If neuropathy occurs, supportive therapy is provided. The frequency of peripheral neuropathy usually peaks at the 5th treatment cycle. If new or worsening symptoms of peripheral neuropathy appear, it may be necessary to reduce the dose and change the bortezomib administration regimen.

Fluid retention may predispose to the development of symptoms of heart failure.

Due to the possible development of hyperuricemia associated with tumor lysis syndrome, patients are recommended to determine serum uric acid and creatinine levels during therapy. To prevent hyperuricemia, plenty of fluids are recommended, and if necessary, allopurinol and urine alkalinization.

Caution should be exercised when treating patients with amyloidosis with bortezomib, as the effect of proteasome activity inhibition in diseases accompanied by increased protein content is unknown.

When used in patients receiving oral hypoglycemic drugs, blood glucose levels should be carefully monitored and, if necessary, the dose of hypoglycemic drugs should be adjusted.

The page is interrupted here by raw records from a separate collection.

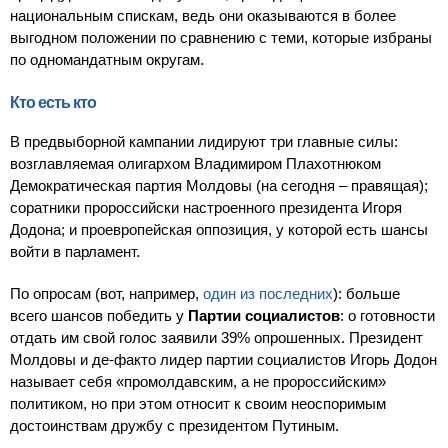
национальным спискам, ведь они оказываются в более
выгодном положении по сравнению с теми, которые избраны
по одномандатным округам.
Кто есть кто
В предвыборной кампании лидируют три главные силы:
возглавляемая олигархом Владимиром Плахотнюком
Демократическая партия Молдовы (на сегодня – правящая);
соратники пророссийски настроенного президента Игоря
Додона; и проевропейская оппозиция, у которой есть шансы
войти в парламент.
По опросам (вот, например,
один из последних
): больше
всего шансов победить у
Партии социалистов
: о готовности
отдать им свой голос заявили 39% опрошенных. Президент
Молдовы и де-факто лидер партии социалистов Игорь Додон
называет себя «промолдавским, а не пророссийским»
политиком, но при этом относит к своим неоспоримым
достоинствам дружбу с президентом Путиным.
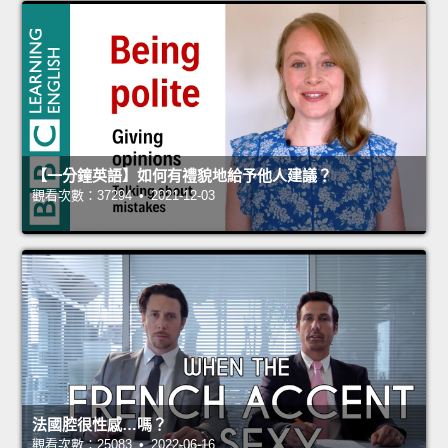
【一分鐘英語】如何有禮貌地給予他人建議？
觀看次數：37294 • 2021-12-03
法國腔很性感…嗎？
觀看次數：25083 • 2022-06-16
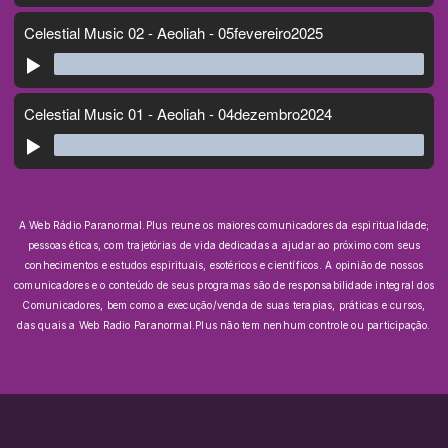
A Web Rádio Paranormal.Plus reune os maiores comunicadores da espiritualidade;
pessoas éticas, com trajetórias de vida dedicadas a ajudar ao próximo com seus
conhecimentos e estudos espirituais, esotéricos e científicos.
A opinião de nossos
comunicadores e o conteúdo de seus programas são de responsabilidade integral dos
Comunicadores, bem como a execução/venda de suas terapias, práticas e cursos,
das quais a Web Radio Paranormal.Plus não tem nenhum controle ou participação.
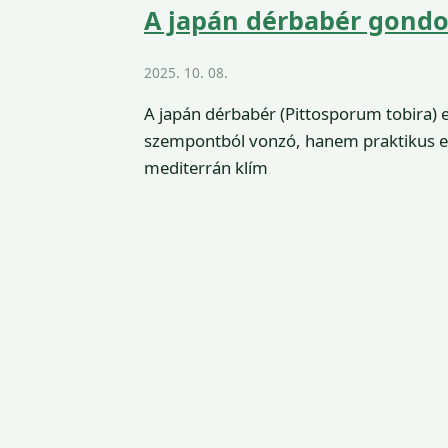
A japán dérbabér gondoz
2025. 10. 08.
A japán dérbabér (Pittosporum tobira) 
szempontból vonzó, hanem praktikus el
mediterrán klím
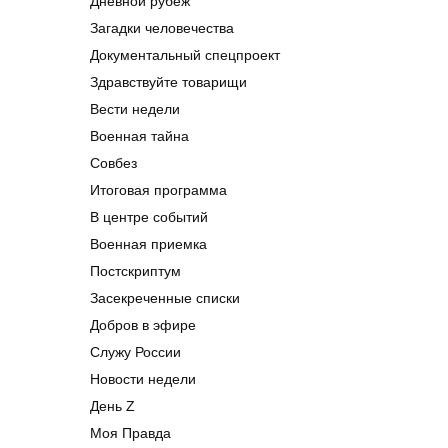
Дневной рубеж
Загадки человечества
Документальный спецпроект
Здравствуйте товарищи
Вести недели
Военная тайна
Совбез
Итоговая программа
В центре событий
Военная приемка
Постскриптум
Засекреченные списки
Добров в эфире
Служу России
Новости недели
День Z
Моя Правда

When working with bortezomib, generally accepted rules for handling cytotoxic drugs should be observed.

Drug Interactions

Cases of hypoglycemia and hyperglycemia have been reported in diabetic patients taking oral hypoglycemic drugs.

Although there are no data on the interaction of bortezomib with other drugs, patients require careful monitoring when used concomitantly with active inhibitors of CYP3A4 (ketoconazole, ritonavir) and CYP2C19 (fluoxetine) or inducers of CYP3A4 (rifampicin). Use with caution concomitantly with substrates of CYP3A4 and CYP2C19 isoenzymes.

Storage Conditions

Store at 2°C (36°F) to 25°C (77°F). Keep in original packaging, protected from light. Keep out of reach of children.

Dispensing Status

Rx Only

Important Safety Information

This information is for educational purposes only and does not replace professional medical advice. Always consult your doctor before use. Dosage and side effects may vary. Use only as prescribed.